Robinson J R, Awad I A, Magdinec M, Paranandi L
Department of Neurological Surgery, Cleveland Clinic Foundation, Ohio.
Neurosurgery. 1993 May;32(5):730-5; discussion 735-6. doi: 10.1227/00006123-199305000-00005.
The factors predisposing to an aggressive clinical course in cavernous malformations of the brain are not known.

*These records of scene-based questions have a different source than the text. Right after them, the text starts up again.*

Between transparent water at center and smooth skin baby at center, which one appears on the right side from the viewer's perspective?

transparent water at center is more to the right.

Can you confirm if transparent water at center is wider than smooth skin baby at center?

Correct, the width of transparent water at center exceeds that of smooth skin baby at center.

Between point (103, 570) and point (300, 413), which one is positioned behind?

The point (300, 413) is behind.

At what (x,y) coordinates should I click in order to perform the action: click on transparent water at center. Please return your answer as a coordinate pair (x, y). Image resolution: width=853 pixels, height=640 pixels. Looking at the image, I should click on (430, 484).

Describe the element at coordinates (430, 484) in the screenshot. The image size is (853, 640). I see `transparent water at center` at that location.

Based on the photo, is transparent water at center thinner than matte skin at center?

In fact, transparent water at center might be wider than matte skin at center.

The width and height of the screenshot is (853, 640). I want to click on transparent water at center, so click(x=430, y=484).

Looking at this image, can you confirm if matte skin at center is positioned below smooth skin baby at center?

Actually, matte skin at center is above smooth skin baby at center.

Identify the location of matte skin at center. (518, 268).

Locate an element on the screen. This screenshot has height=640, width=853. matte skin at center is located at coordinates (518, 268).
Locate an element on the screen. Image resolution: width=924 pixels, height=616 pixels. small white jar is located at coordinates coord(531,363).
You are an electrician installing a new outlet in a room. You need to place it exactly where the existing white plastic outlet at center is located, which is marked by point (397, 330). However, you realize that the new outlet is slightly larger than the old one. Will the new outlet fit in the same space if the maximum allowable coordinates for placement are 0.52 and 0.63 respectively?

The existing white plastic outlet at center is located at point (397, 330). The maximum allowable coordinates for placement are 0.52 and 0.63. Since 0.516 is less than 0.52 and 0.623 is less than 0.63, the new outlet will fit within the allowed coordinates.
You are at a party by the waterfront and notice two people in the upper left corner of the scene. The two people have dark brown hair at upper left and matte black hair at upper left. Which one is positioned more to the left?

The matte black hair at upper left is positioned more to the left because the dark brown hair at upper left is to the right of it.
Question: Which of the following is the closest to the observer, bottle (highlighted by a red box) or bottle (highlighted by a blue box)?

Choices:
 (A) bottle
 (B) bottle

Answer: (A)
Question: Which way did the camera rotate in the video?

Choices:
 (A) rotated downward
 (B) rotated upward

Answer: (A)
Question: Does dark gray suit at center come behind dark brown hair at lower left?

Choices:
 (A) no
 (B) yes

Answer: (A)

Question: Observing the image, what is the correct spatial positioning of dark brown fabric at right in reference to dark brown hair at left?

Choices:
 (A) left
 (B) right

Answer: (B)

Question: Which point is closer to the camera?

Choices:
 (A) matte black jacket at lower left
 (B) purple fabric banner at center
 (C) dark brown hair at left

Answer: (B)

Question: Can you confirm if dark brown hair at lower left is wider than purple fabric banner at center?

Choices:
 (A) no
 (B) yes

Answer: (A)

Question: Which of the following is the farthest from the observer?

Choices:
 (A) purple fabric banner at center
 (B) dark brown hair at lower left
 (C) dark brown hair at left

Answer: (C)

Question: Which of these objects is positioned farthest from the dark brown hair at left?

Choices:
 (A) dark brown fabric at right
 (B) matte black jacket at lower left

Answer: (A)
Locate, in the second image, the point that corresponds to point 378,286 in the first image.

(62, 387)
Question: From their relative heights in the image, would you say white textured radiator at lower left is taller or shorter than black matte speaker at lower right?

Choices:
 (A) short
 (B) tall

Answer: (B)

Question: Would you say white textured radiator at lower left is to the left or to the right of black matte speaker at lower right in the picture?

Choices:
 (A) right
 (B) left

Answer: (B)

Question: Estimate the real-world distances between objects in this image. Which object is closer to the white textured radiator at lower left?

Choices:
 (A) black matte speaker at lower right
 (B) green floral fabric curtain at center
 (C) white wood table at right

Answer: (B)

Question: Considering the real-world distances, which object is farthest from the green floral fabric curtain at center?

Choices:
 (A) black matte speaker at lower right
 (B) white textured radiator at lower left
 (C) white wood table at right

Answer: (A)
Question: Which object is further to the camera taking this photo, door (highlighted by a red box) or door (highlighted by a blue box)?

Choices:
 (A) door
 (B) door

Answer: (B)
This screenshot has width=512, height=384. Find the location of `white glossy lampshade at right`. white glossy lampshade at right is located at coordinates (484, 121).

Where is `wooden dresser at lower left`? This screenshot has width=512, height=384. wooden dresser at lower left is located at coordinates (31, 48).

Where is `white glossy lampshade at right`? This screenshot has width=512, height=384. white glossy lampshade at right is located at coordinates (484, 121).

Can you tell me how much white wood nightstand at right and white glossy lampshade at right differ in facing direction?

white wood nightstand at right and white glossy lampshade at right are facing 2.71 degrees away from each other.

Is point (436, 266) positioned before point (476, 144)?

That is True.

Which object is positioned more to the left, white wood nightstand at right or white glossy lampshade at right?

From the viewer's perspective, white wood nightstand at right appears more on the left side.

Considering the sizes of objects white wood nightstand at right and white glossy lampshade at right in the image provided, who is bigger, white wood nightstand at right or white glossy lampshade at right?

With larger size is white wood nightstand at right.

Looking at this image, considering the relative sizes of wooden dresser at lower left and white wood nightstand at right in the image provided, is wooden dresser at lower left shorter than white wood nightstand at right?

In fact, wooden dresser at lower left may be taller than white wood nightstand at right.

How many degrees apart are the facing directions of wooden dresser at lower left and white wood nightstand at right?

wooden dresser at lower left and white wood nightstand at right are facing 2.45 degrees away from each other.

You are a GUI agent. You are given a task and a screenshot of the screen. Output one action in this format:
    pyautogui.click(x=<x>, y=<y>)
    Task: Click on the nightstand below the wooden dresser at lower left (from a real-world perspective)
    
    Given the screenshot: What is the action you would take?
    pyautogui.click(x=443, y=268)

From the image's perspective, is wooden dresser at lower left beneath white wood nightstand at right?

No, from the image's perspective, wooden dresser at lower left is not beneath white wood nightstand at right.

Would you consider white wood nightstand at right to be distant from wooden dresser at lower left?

Disabilities from neurological deficits and from seizures were assessed and graded in 84 patients harboring 100 cavernous malformations and were correlated with patient sex and age, lesion size, lesion location, lesion multiplicity, and previous overt hemorrhage. Univariate analysis showed that female sex, infratentorial lesion location, and previous gross hemorrhage were significantly associated with subsequent neurological disability. Logistic regression analysis showed that infratentorial lesion location and previous gross hemorrhage were independent factors simultaneously and significantly associated with neurological disability. Age less than 40 was the only significant factor predisposing to seizure disability (in both univariate and multivariate analyses). Lesion size, multiplicity, and other factors did not influence clinical disability. This information should assist in management decisions regarding cavernous malformations.
脑海绵状血管畸形发展为侵袭性临床病程的诱发因素尚不清楚。对84例患有100个海绵状血管畸形的患者的神经功能缺损和癫痫所致残疾进行了评估和分级,并将其与患者的性别、年龄、病变大小、病变位置、病变数量及既往明显出血情况进行关联分析。单因素分析显示,女性、幕下病变位置及既往大出血与随后的神经功能残疾显著相关。逻辑回归分析表明,幕下病变位置和既往大出血是同时与神经功能残疾显著相关的独立因素。年龄小于40岁是导致癫痫残疾的唯一显著因素(单因素和多因素分析均如此)。病变大小、数量及其他因素不影响临床残疾情况。这些信息应有助于指导有关海绵状血管畸形的治疗决策。